Come poteva un canto del genere essere accolto nel Parnaso della frivolezza! Come si poteva permettere a una donna di urlare impietosa la maledizione verso una Terra, che non è suolo ma spirito d’un’umanità tutta italiana, che la Sicilia accoglie nelle sue punte più dolci e più aspre, come i suoi frutti, i suoi fiori dai colori intensi, le sue albe e i suoi tramonti. Rosa era cosciente di portare avanti un discorso politico con le sue ballate. Dice, infatti, di sé: «Si può fare politica e protestare in mille modi, io canto. Ma non sono una cantante… sono diversa, diciamo che sono un’attivista che fa comizi con la chitarra». È un personaggio scomodo Rosa Balistreri, la sua fierezza suscita ammirazione ma anche diffidenza, padroneggia tematiche spinose, senza ricorrere a metafore o allegorie, così come la seconda poesia/canzone che ho scelto: Buttana di to ma (Puttana di tua madre), tratta dall’album Noi siamo all’Inferno carcerati.

Buttana di to mà, ngalera sugnu
ah senza fari un milèsimu di dannu
Tutti li amici me’ cuntenti foru
ah quannu ncarzareteddu
mi purtaru

[…]

(Traduzione: Puttana di tua madre, in galera sono / ah! senza fare un millesimo di danno / ah! tutti i miei amici son rimasti contenti / ah! quando in carcere  / mi portarono)

(Rosa Balistreri, Buttana di to mà, vv 1-5)

L’imprecazione che dà il titolo alla poesia è il grido liberatorio di un popolo di perdenti, vittime di delatori, infami e saprofiti, abbandonati da una giustizia ingiusta e miope, asservita al potere e ai potenti.

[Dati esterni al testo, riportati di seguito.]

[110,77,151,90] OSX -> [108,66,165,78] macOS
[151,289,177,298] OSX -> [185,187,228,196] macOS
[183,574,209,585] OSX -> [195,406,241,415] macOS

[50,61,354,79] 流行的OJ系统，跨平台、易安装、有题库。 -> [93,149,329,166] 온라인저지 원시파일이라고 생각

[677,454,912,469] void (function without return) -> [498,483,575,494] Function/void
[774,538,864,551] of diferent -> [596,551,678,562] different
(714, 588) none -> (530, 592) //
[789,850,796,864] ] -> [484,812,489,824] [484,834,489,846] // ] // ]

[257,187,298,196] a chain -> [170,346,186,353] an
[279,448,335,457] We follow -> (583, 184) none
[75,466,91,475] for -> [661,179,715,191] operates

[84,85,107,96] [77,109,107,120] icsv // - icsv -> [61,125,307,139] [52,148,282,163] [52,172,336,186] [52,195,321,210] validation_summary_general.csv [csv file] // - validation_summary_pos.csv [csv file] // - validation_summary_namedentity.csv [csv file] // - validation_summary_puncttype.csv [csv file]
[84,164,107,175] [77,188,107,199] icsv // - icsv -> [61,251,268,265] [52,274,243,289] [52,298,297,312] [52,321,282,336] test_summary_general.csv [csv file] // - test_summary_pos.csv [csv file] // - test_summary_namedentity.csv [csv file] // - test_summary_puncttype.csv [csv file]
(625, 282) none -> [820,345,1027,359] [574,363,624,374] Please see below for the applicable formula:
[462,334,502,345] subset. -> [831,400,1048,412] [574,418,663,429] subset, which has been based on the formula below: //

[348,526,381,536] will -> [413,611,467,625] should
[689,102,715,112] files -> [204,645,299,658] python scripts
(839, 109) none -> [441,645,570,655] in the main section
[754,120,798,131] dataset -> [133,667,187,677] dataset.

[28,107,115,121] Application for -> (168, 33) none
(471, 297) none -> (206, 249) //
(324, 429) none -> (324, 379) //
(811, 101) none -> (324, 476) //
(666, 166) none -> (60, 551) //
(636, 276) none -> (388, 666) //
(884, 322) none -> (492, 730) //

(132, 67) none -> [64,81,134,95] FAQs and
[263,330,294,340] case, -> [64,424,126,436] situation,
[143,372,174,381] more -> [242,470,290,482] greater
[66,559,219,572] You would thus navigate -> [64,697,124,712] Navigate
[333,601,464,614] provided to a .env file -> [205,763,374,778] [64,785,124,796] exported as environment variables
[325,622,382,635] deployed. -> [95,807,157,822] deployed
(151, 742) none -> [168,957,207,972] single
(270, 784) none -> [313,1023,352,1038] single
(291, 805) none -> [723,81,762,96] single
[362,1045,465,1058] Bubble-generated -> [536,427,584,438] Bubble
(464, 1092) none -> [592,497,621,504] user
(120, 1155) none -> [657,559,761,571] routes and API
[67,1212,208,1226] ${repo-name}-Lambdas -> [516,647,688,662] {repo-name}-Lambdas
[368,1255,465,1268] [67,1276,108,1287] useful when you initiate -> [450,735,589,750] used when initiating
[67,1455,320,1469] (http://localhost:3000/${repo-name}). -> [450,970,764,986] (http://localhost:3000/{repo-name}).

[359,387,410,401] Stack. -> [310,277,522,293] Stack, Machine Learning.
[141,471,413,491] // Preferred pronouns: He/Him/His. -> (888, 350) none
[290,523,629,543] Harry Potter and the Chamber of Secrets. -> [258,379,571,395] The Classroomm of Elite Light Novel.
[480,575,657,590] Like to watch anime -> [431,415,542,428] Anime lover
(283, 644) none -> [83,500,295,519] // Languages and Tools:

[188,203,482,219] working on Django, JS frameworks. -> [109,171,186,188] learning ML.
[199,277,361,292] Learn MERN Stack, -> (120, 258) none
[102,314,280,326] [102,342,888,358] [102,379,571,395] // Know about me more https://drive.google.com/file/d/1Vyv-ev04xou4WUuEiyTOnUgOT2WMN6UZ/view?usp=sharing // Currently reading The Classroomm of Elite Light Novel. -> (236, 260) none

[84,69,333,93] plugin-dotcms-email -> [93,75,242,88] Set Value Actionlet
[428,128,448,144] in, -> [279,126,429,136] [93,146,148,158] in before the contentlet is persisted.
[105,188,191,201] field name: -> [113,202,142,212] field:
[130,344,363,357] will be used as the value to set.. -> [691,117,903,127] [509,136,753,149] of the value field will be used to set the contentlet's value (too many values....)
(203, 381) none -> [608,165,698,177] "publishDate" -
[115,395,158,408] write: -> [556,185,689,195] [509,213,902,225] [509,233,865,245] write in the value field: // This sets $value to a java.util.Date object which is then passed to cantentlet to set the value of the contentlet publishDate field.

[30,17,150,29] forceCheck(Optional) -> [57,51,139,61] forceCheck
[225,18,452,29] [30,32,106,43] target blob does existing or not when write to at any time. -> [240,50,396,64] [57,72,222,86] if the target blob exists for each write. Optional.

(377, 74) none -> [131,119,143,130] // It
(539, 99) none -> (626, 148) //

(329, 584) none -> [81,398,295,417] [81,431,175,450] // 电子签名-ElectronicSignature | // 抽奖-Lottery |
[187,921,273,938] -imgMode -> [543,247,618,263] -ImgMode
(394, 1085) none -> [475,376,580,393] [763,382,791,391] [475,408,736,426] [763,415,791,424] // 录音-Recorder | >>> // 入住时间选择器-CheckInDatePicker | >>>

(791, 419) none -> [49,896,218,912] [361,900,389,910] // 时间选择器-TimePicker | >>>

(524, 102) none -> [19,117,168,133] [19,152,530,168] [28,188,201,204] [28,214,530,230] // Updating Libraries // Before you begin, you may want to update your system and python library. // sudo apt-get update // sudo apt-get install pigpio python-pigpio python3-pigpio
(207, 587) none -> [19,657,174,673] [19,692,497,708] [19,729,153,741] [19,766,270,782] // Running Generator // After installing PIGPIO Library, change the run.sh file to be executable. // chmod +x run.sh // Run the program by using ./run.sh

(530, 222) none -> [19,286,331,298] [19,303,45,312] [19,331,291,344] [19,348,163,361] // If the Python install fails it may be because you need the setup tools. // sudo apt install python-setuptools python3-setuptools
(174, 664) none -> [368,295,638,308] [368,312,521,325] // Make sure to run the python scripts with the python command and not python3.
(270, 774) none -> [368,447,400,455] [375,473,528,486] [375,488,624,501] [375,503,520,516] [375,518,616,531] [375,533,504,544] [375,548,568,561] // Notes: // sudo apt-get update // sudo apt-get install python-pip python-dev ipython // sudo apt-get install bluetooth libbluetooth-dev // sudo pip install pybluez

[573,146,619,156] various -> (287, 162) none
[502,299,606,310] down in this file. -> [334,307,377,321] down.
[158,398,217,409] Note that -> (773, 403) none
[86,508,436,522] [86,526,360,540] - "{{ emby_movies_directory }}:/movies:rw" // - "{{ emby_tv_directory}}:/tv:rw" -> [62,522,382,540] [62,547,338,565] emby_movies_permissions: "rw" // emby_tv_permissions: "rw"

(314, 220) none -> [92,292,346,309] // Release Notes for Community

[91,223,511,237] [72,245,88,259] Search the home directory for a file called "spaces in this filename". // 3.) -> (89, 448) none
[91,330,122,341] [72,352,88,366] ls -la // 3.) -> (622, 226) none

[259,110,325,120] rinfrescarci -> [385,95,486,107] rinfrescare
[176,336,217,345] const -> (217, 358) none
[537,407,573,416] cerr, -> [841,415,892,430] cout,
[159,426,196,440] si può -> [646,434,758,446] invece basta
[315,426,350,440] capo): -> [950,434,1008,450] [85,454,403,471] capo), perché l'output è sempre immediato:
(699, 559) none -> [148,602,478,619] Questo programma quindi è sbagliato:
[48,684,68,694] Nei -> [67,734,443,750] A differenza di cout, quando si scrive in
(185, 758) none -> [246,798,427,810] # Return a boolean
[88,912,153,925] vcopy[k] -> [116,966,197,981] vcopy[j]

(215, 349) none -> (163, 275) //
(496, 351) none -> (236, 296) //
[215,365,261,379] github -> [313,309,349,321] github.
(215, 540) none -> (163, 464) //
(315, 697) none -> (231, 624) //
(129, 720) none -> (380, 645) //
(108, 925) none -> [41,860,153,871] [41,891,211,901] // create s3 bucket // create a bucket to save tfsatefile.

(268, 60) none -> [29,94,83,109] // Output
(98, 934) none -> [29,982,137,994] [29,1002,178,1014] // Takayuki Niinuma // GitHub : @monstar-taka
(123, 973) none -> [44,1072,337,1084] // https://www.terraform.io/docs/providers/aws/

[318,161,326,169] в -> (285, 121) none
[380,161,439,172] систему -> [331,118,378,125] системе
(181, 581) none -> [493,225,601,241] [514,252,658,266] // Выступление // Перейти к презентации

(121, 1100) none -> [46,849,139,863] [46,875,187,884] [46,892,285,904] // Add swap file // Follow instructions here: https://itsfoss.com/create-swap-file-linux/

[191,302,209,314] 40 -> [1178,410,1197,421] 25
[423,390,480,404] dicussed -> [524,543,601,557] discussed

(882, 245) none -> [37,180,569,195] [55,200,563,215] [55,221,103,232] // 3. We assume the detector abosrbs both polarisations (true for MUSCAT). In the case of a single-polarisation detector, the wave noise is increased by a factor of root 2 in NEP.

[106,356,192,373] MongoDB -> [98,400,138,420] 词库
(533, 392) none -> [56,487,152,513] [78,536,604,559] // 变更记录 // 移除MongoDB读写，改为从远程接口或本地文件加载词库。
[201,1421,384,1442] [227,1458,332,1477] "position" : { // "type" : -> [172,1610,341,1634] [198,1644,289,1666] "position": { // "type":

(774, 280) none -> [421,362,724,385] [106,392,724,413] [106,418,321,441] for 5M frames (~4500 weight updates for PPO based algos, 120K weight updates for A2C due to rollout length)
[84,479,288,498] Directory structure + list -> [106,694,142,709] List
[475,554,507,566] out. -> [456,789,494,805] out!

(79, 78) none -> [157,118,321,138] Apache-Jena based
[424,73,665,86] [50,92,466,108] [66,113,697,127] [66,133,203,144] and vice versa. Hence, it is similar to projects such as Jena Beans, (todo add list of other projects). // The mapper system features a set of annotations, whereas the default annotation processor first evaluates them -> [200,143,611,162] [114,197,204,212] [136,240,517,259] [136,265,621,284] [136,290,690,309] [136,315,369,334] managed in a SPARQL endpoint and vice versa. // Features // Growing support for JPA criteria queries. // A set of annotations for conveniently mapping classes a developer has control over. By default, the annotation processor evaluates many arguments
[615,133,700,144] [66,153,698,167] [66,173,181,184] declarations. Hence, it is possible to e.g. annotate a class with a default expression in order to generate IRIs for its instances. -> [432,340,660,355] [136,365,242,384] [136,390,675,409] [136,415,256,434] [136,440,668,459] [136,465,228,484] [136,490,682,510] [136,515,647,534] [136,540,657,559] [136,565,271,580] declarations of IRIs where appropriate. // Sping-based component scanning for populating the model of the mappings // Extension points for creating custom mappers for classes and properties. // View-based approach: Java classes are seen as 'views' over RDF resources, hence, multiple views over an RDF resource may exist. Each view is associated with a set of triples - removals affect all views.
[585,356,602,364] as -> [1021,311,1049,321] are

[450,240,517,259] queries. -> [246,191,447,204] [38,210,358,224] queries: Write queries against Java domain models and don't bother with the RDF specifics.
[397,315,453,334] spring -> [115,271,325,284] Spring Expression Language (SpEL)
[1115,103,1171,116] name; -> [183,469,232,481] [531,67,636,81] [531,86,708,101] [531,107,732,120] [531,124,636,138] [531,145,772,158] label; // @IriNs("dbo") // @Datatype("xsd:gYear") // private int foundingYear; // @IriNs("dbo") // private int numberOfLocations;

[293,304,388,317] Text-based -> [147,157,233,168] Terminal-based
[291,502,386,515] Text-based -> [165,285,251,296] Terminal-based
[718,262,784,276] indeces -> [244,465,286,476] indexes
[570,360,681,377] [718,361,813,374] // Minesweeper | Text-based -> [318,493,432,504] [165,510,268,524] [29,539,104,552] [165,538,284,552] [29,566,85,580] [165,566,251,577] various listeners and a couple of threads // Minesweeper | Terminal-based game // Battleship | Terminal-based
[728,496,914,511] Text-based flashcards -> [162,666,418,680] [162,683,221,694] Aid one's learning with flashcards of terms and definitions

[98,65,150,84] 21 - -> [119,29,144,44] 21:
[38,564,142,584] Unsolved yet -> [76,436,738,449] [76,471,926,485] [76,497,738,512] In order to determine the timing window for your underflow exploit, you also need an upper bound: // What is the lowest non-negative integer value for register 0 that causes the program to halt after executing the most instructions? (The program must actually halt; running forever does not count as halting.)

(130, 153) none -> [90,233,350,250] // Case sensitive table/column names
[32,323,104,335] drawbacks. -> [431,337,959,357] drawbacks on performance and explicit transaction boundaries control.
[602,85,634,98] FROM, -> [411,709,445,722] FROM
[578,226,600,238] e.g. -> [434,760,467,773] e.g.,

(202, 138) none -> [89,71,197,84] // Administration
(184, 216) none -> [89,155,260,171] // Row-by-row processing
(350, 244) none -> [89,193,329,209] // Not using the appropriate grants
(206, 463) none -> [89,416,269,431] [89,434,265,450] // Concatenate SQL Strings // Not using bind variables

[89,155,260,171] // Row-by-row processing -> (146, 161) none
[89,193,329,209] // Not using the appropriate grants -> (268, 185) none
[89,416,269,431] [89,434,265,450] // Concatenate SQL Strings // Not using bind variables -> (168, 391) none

È un carcerato che parla, ma quel carcerato non ha volto, non ha tempo, non ha condanna; quel carcerato è in ognuno di noi, che impreca e conta i giorni, e si abbandona alla speranza, pallida e sfuggente compagna dell’umanità.

Le canzoni/poesie della Balistreri sono un recupero di antiche ballate siciliane, e trattano temi come: gl’intrecci tra la Chiesa e la mafia, la rivendicazione dei diritti delle donne; la questione meridionale con l’esaltazione del brigante, rivoluzionario e non delinquente; il carcere per i poveri e i devastanti effetti delle guerre. Sono manifesti di un tempo infinito che si perpetua nella voce dei poeti e dei menestrelli di ogni epoca. Rosa ci ha lasciato nel 1990 a Palermo e, dopo la morte, la sua memoria si è appannata, come tutte le memorie scomode.

 


Grazie a un nipote dell’artista, a Rosa sono stati dedicati eventi artistici, in cui cantanti moderni si sono cimentati con i suoi testi. È possibile visitare un sito a lei intitolato e la bella recensione critica scritta da Giovanna Providenti su Enciclopedia delle Donne e Cultura Siciliana, alcuni dei blog che ho consultato per cercare di diffondere una personalità importante come Rosa Balistreri.